Your task is to return all of the records exactly, minus any images.

------ Listed entries ------

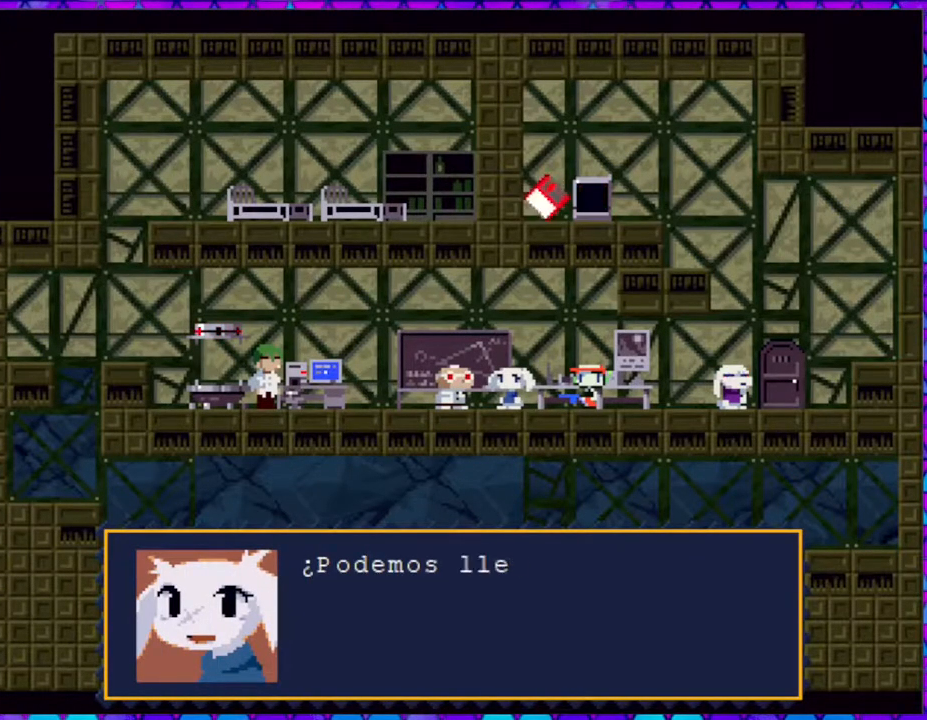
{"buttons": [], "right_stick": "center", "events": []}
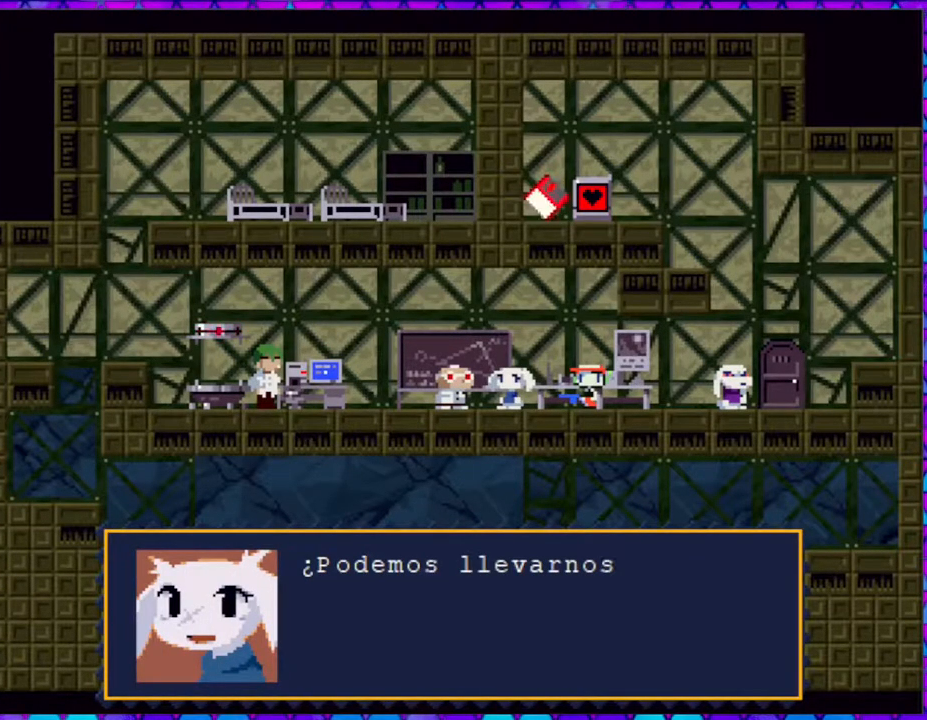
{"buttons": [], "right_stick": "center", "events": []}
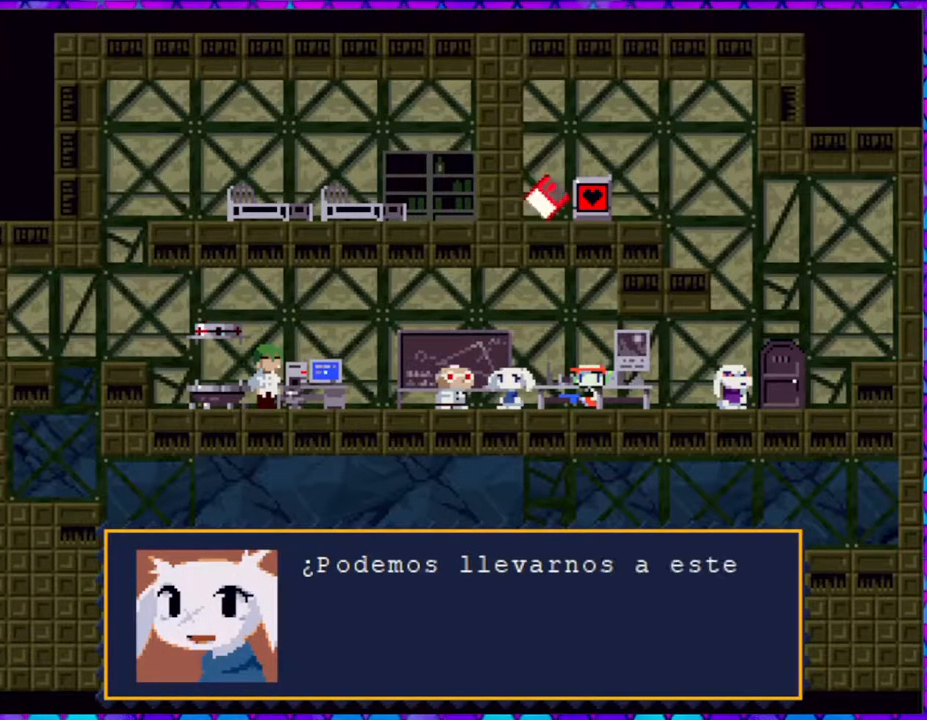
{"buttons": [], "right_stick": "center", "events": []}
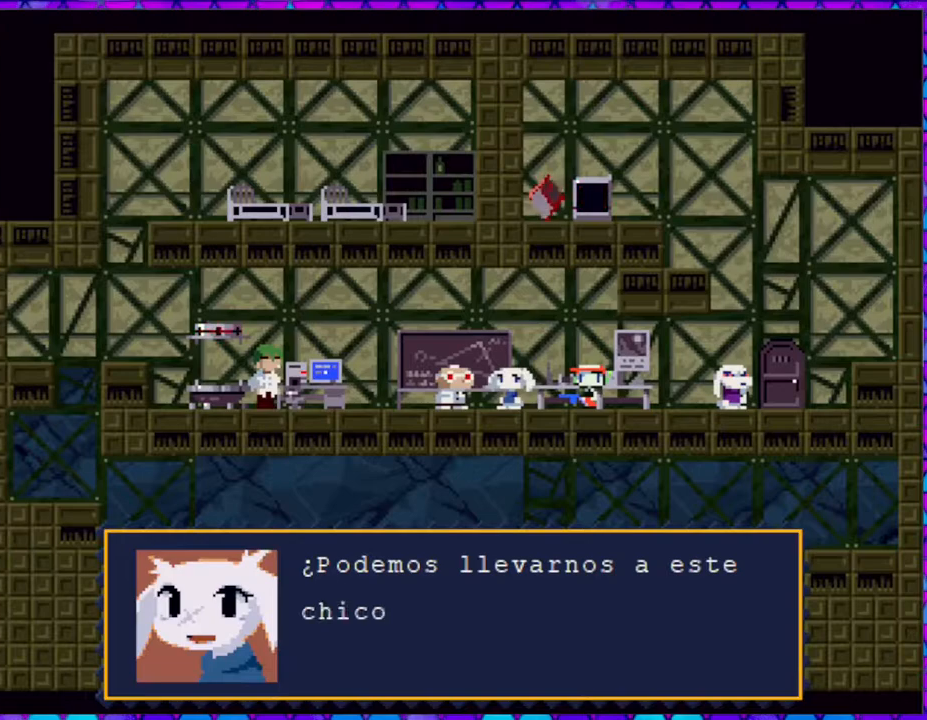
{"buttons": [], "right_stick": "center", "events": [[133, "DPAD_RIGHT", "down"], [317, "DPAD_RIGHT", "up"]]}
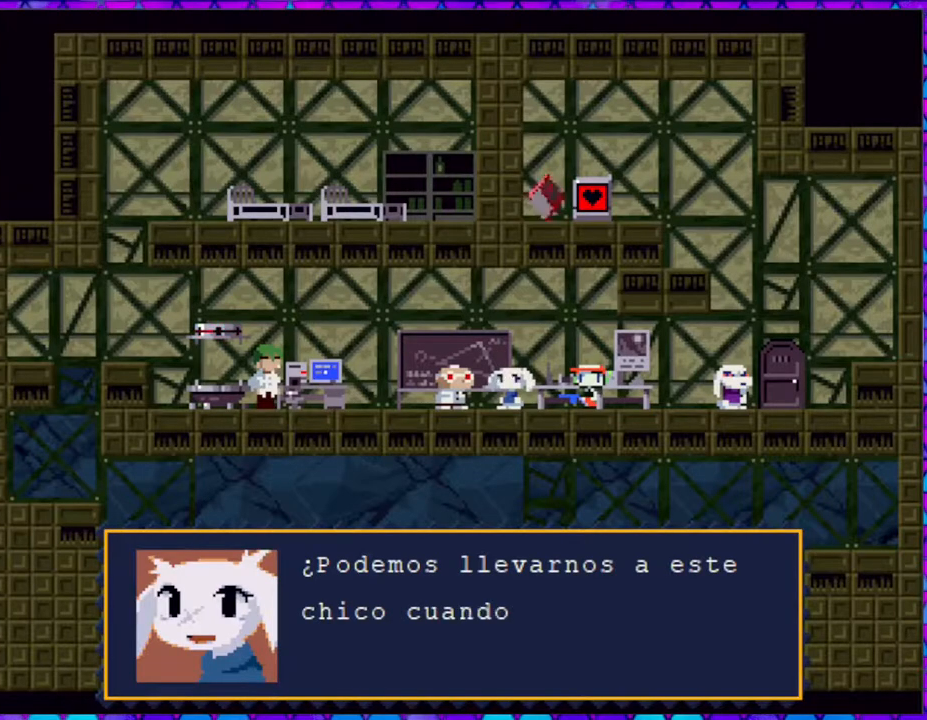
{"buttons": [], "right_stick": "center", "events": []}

------

## Task solution
{"buttons": [], "right_stick": "center", "events": []}
{"buttons": [], "right_stick": "center", "events": []}
{"buttons": [], "right_stick": "center", "events": []}
{"buttons": [], "right_stick": "center", "events": [[133, "DPAD_RIGHT", "down"], [317, "DPAD_RIGHT", "up"]]}
{"buttons": [], "right_stick": "center", "events": []}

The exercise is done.